For even more fine-grained control over when event handlers fire, you can add filters. For example, if you only want to checkpoint loop state every 2 epochs, you can use a filter:

model
|> Axon.Loop.trainer(:mean_squared_error, :sgd)
|> Axon.Loop.checkpoint(event: :epoch_completed, filter: [every: 2])
|> Axon.Loop.run(train_data, %{}, epochs: 5, iterations: 100)

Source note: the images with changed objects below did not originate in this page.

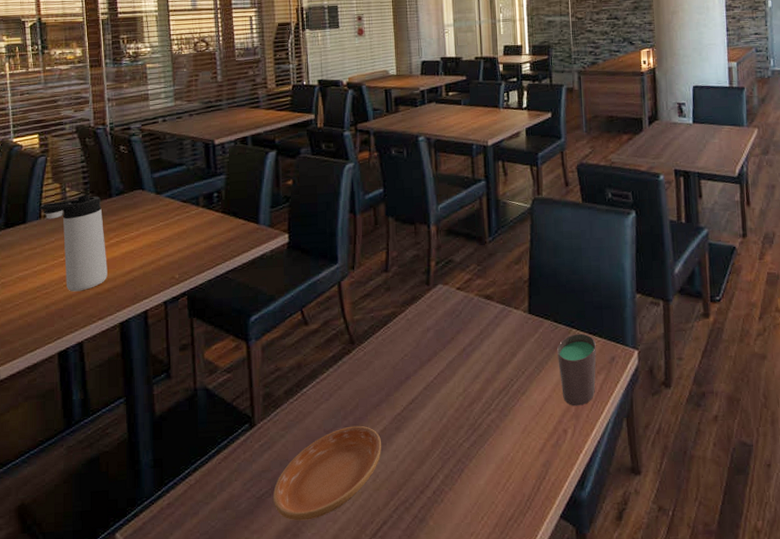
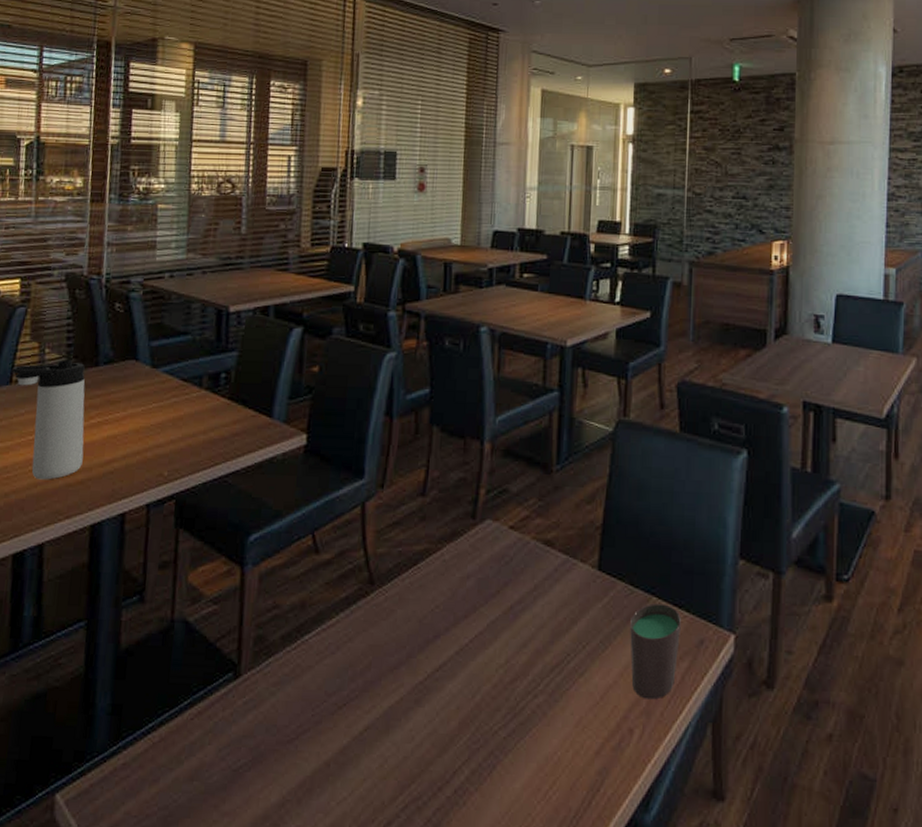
saucer: present [273,425,381,521] -> none [253,691,395,808]

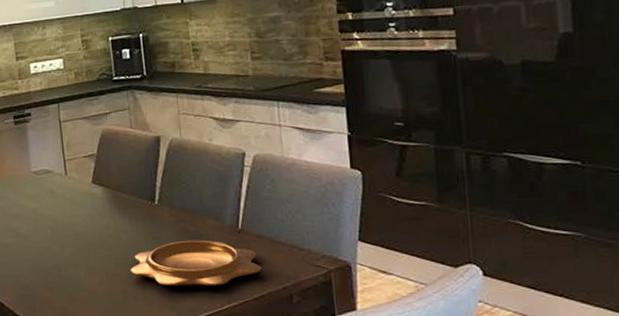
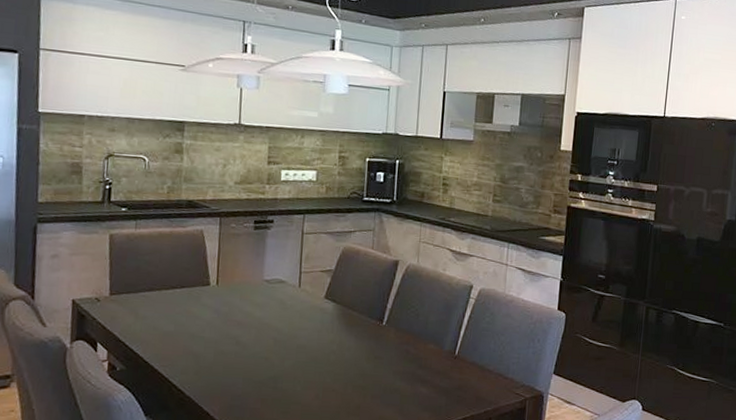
decorative bowl: present [130,240,262,286] -> none [347,362,469,407]

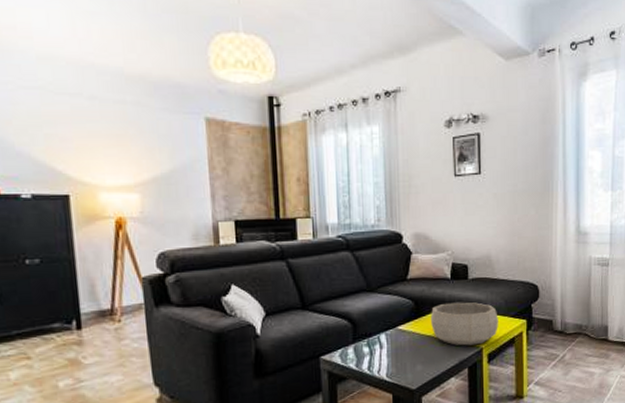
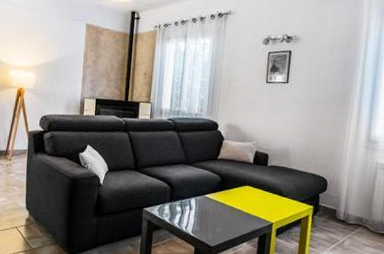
decorative bowl: present [430,302,498,346] -> none [232,182,289,220]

Epoch: 0, Batch: 100, loss: 0.1791917
Epoch: 1, Batch: 100, loss: 0.1373887
Epoch: 2, Batch: 100, loss: 0.1156979
Epoch: 3, Batch: 100, loss: 0.0965481
Epoch: 4, Batch: 100, loss: 0.0865761
%{
  "dense_0" => %{
    "bias" => #Nx.Tensor<
      f32[8]
      [0.00938357226550579, 0.16315333545207977, 0.2767408788204193, -0.22733710706233978, 0.2830233573913574, -0.10280115902423859, -0.07500249892473221, 0.2947545647621155]
    >,
    "kernel" => #Nx.Tensor<
      f32[1][8]
      [
        [0.522411048412323, 0.15686289966106415, 0.30727216601371765, 0.3295647203922272, 0.38795727491378784, 0.17159366607666016, 0.7608513236045837, 0.4526905119419098]
      ]
    >
  },
  "dense_1" => %{
    "bias" => #Nx.Tensor<
      f32[4]
      [-0.024011338129639626, 0.0, -0.00135718728415668, -0.0015321056125685573]
    >,
    "kernel" => #Nx.Tensor<
      f32[8][4]
      [
        [0.606391966342926, -0.08385708928108215, 0.06838012486696243, -0.08704598248004913],
        [0.5944894552230835, -0.17639528214931488, 0.26653605699539185, 0.35148826241493225],
        [-0.06138936057686806, -0.024123376235365868, 0.29706713557243347, 0.5498997569084167],
        [0.26888611912727356, 0.024979088455438614, -0.653775155544281, -0.4111217260360718],
        [-0.5042538046836853, -0.6867390871047974, 0.13647332787513733, 0.7193269729614258],
        [-0.052732646465301514, 0.099549300968647, -0.6970457434654236, 0.3078557252883911],
        [-0.261769562959671, 0.17121906578540802, -0.08267408609390259, -0.2213396430015564],
        [-0.09766292572021484, -0.5843542218208313, 0.369784414768219, 0.48434120416641235]
      ]
    >
  },
  "dense_2" => %{
    "bias" => #Nx.Tensor<
      f32[1]
      [-0.6914201378822327]
    >,
    "kernel" => #Nx.Tensor<
      f32[4][1]
      [
        [0.96906977891922],
        [-0.5032458901405334],
        [0.9275273680686951],
        [0.8574270606040955]
      ]
    >
  }
}

Axon event handlers support both keyword and function filters. Keyword filters include keywords such as :every, :once, and :always. Function filters are arity-1 functions which accept the current loop state and return a boolean.